Tim Väyrynen, der nach seinem Tor zum 1:1 gegen Aalen den Vorzug vor Soufian Benyamina im Sturmzenrtum bekam, vergab alleine drei Chancen vor dem Wechsel. In der 6. Minute ließ er sich alleine aufs Tor zu rennend etwas zu weit nach rechts abdrängen und schoss drüber. Einen Freistoß von Christopher Quiring köpfte er knapp daneben (22.) und nach schöner Einzelleistung, als er zwei Gegenspieler narrte, konnte er sich nicht zwischen Schuss oder Flanke entscheiden – daneben (25.). „Wir hatten einige gute Möglichkeiten und müssen einfach treffen“, sagt Tim Väyrynen. Zumal auch Tommy Grupe (11.) und Marcus Hoffmann (34.) noch weitere Chancen per Kopf hatten.

Doch den Treffer machten die Gastgeber, die einen Nachlässigkeit in der Hansa-Abwehr mit einem gekonnten Doppelpass ausnutzen und durch Moritz Heyer in Führung gingen (17.).

Zur Pause reagiert Brand und bracht mit Maximilian Ahlschwede und Stefan Wannenwetsch für Tommy Grupe sowie Amaury Bischoff, dessen Freistöße eigentlich fast immer für Gefahr sorgten, zwei frische Kräfte. Doch statt geduldig auf den Ausgleich zu spielen, war die Partie nach knapp einer Stunde entschieden. Zunächst sah Ahlschwede dem Lotter Kevin Freiberger dabei zu, wie er zunächst an FCH-Keeper Marcel Schuhen scheiterte, um im Nachsetzen doch das 2:0 zu machen (55.). Nur zwei Minuten später kassierte Hansa-Kapitän Michael Gardawski für ein taktischen Foul die gelbe Karte, reklamierte lautstark und bekam Gelb-Rot.

 In Unterzahl hatten die Norddeutschen jetzt mächtig zu kämpfen, dass die nicht komplett untergehen. Lotte zeigte geradlinigen Fußball und kam zu einer Menge hochkarätiger Chancen.  Nico Neidhart (62.), André Dej (69.), Kevin Freiberger (70.) oder auch Saliou Sané (74.) hätten das Resultat durchaus noch in die Höhe schrauben können. „In der 3. Liga ist es wichtig, dass man das 1:0 macht. Das ist uns trotz guter Chancen nicht gelungen. Nach dem 0:2 und der roten Karte wurde es natürlich sehr schwer“, so Väyrynen.

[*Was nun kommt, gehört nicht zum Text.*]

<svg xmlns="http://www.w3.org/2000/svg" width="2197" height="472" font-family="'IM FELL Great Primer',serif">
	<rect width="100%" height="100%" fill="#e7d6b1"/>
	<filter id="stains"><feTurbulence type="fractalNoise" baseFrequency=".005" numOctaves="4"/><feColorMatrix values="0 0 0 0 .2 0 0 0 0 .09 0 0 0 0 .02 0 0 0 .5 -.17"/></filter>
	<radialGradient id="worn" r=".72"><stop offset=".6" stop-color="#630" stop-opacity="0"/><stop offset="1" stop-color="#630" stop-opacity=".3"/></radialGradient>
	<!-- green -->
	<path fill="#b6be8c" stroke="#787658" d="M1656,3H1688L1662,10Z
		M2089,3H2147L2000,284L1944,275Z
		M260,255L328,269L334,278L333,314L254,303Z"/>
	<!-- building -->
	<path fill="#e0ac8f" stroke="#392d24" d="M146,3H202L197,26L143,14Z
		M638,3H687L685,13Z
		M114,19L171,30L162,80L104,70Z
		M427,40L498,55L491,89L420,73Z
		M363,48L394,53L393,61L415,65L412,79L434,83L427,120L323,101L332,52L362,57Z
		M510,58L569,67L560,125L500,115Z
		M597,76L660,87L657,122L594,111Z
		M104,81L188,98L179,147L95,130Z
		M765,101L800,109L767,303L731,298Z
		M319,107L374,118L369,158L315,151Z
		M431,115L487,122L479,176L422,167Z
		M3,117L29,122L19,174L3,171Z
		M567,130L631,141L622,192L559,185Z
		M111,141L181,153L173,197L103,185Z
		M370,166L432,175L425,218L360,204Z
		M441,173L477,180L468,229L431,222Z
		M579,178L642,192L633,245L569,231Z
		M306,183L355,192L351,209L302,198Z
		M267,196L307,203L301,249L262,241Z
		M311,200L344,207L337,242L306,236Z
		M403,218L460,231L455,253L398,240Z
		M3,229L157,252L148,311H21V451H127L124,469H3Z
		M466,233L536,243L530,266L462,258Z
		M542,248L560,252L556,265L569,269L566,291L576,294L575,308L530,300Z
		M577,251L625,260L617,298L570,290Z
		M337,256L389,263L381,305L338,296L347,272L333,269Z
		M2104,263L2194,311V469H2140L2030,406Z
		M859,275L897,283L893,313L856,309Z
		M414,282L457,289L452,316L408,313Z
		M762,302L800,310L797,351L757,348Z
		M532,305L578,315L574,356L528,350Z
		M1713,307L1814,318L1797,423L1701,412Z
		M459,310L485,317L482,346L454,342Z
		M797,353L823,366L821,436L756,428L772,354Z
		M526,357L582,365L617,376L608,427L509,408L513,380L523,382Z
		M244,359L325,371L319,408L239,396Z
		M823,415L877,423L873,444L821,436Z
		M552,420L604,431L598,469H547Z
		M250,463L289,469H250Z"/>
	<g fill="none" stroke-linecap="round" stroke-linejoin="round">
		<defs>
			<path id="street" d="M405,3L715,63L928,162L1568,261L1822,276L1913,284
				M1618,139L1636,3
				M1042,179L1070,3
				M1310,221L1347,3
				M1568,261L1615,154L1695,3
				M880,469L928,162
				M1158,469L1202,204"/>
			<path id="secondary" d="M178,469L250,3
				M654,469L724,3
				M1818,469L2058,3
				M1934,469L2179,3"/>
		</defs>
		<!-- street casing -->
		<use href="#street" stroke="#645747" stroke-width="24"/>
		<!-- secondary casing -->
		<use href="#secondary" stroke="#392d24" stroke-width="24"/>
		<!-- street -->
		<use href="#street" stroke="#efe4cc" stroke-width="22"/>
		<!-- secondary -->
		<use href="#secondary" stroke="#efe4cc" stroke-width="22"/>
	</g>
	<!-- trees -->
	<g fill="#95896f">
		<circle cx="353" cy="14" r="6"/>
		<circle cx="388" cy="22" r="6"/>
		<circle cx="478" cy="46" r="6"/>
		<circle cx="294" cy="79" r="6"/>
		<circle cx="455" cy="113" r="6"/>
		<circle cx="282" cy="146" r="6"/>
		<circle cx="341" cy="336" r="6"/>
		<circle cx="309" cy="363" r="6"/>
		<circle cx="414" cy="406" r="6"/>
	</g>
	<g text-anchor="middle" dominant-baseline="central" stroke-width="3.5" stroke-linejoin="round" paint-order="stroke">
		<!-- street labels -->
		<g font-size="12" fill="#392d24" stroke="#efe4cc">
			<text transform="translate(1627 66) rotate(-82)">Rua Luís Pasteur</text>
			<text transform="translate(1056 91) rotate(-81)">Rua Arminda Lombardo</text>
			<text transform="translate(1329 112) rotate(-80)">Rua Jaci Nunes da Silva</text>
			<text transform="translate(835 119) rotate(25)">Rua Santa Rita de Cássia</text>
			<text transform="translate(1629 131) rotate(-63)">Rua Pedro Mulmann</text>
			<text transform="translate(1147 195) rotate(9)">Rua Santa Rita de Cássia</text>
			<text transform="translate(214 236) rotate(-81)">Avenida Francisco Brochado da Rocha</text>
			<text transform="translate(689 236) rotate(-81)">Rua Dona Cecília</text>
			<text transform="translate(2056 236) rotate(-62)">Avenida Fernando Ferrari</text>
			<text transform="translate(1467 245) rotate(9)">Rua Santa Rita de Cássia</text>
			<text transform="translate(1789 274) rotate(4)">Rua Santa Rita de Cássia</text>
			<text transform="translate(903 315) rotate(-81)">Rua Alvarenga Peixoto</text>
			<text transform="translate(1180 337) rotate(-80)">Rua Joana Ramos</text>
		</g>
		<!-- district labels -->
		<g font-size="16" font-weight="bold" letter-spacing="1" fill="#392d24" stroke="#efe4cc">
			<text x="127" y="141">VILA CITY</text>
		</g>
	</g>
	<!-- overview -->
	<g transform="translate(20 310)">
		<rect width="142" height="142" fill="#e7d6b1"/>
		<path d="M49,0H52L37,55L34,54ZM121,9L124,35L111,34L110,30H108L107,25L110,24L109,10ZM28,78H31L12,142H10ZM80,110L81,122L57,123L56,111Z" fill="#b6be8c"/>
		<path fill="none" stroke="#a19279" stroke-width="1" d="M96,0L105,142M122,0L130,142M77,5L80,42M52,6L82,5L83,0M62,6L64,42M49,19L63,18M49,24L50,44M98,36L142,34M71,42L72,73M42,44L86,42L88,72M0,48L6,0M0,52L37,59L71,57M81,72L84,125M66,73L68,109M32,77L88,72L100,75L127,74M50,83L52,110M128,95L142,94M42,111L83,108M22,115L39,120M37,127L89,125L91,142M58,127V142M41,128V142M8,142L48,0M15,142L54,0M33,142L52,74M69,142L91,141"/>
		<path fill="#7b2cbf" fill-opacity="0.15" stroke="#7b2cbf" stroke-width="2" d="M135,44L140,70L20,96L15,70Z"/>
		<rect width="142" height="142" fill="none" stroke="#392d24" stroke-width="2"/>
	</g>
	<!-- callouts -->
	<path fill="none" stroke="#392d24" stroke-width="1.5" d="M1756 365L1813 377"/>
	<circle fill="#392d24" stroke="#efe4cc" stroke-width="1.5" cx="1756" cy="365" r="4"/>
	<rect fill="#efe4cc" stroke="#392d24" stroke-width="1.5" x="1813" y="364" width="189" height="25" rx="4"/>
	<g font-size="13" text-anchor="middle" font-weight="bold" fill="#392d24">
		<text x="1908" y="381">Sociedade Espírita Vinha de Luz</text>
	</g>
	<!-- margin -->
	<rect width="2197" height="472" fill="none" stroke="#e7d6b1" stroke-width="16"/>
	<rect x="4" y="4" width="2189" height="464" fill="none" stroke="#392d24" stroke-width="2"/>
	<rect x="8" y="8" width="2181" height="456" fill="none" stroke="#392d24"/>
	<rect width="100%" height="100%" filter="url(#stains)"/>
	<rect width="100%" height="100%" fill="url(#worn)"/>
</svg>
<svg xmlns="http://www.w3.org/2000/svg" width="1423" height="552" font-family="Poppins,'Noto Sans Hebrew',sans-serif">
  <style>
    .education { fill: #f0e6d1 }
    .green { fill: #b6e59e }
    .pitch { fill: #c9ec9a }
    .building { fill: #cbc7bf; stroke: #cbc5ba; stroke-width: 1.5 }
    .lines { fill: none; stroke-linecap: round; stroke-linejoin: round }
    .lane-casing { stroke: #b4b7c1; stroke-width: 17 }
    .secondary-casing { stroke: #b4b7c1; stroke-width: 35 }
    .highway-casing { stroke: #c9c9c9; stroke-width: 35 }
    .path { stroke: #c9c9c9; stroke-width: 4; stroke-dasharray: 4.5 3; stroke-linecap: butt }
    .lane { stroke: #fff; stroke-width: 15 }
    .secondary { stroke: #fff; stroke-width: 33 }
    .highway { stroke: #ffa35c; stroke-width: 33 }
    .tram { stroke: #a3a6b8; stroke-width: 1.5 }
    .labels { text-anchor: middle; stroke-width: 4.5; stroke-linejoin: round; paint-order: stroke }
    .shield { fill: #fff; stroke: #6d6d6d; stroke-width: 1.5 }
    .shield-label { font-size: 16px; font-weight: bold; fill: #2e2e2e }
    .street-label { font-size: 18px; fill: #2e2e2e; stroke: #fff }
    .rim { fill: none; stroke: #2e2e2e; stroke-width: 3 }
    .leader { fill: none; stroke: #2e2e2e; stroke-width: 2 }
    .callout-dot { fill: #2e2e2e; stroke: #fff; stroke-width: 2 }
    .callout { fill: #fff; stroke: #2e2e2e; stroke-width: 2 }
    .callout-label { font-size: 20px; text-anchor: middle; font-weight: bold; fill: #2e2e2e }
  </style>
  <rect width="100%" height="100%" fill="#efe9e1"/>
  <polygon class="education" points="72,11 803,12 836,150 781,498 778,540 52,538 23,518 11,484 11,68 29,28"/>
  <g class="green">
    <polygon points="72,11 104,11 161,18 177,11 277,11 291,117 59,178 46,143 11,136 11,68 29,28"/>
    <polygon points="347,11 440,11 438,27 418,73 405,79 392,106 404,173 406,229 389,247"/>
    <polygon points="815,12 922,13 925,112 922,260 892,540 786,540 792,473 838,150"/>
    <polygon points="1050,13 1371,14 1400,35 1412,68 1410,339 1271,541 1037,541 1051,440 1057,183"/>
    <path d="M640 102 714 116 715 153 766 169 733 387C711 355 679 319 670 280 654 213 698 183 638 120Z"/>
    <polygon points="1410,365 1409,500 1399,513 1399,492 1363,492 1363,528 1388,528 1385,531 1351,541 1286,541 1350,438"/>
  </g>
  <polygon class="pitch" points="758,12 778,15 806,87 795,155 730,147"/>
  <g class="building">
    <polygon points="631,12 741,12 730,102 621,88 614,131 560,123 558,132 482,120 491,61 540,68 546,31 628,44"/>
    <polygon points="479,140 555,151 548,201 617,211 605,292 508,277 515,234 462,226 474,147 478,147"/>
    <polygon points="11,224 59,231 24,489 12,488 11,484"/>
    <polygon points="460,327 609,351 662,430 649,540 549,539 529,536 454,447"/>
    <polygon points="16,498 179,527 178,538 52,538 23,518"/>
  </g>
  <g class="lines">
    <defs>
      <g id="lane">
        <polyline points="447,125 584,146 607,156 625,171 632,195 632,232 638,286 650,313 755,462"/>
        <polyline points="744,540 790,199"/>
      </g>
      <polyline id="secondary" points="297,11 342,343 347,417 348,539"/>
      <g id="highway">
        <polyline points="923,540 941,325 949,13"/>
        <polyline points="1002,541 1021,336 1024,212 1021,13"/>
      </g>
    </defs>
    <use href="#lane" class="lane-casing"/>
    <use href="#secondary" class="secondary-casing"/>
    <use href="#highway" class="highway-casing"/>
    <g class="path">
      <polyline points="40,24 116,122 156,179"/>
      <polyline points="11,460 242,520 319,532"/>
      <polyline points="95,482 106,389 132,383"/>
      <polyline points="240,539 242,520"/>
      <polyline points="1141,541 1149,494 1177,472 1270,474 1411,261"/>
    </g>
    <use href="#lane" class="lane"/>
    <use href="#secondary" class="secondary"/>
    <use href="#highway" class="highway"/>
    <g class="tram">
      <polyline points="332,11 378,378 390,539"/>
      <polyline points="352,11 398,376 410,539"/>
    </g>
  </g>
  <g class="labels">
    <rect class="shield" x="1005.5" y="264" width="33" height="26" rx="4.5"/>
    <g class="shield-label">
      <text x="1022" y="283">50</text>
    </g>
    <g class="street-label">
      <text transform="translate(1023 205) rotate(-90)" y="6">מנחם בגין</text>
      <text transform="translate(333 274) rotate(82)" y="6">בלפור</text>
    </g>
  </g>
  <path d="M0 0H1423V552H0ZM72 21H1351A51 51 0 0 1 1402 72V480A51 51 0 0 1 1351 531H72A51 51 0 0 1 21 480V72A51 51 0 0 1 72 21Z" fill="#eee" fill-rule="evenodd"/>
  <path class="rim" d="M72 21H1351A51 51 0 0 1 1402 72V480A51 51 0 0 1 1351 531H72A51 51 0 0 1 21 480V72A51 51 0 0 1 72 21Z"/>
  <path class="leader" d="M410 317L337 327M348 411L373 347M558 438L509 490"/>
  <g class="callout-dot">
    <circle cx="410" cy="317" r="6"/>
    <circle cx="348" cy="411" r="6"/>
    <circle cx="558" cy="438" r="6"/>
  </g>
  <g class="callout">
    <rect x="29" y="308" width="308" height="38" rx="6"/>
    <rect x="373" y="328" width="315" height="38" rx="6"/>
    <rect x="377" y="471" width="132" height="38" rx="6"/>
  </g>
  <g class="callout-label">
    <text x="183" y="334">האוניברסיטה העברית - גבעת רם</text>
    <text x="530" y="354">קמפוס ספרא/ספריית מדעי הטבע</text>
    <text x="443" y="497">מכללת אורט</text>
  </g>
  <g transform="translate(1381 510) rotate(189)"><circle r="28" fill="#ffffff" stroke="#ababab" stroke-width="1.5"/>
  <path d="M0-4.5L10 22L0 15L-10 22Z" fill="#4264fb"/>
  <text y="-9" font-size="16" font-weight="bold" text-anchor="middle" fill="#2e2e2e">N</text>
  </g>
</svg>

Viel Zeit zum Regenerieren bleibt nicht. Schon am Mittwochabend (19 Uhr) geht es im Ostseestadion gegen Fortuna Köln weiter. „Ich finde das gut.  Da können wir wieder alles gutmachen. Es wird kein leichtes Spiel. Doch  wir müssen einfach treffen und dann werden wir gewinnen“, so der Finne.

Urteil der Trainer

Ismail Atalan (Lotte): Wir hatten auf diesem Boden unheimliche Schwierigkeiten. Rostock setzte uns immer wieder unter Druck und kam mit dem Platz besser zurecht. Der Gegner spielte schön nach vorne und provozierte viele Standards, die gefährlich waren. Wir gingen  etwas glücklich mit 1:0 in Führung, waren dann aber in der zweiten Hälfte mit einem  Mann mehr deutlich besser, spielten uns viele Chancen heraus.

Christian Brand (Rostock): Für uns war das ein ganz bitterer Nachmittag, weil wir vor allem in der ersten Halbzeit richtig gut gespielt haben. Wir waren couragiert, nahmen den Kampf an. Wir spielten uns große Möglichkeiten heraus, hatten einige Standardsituationen. Wir machten vieles richtig, trotzdem steht es nach 20 Minuten 0:1, weil wir einmal geschlafen haben und nicht konsequent waren. Nach der Pause geraten wir nach einer Nachlässigkeit mit 0:2 ins Hintertreffen. Zwei Minuten später  die Dämlichkeit des Tages, als wir eine gelb-rote Karte bekommen. Dann wird es natürlich schwer, weil auch der körperliche Vorteil, den wir hatten, verpufft.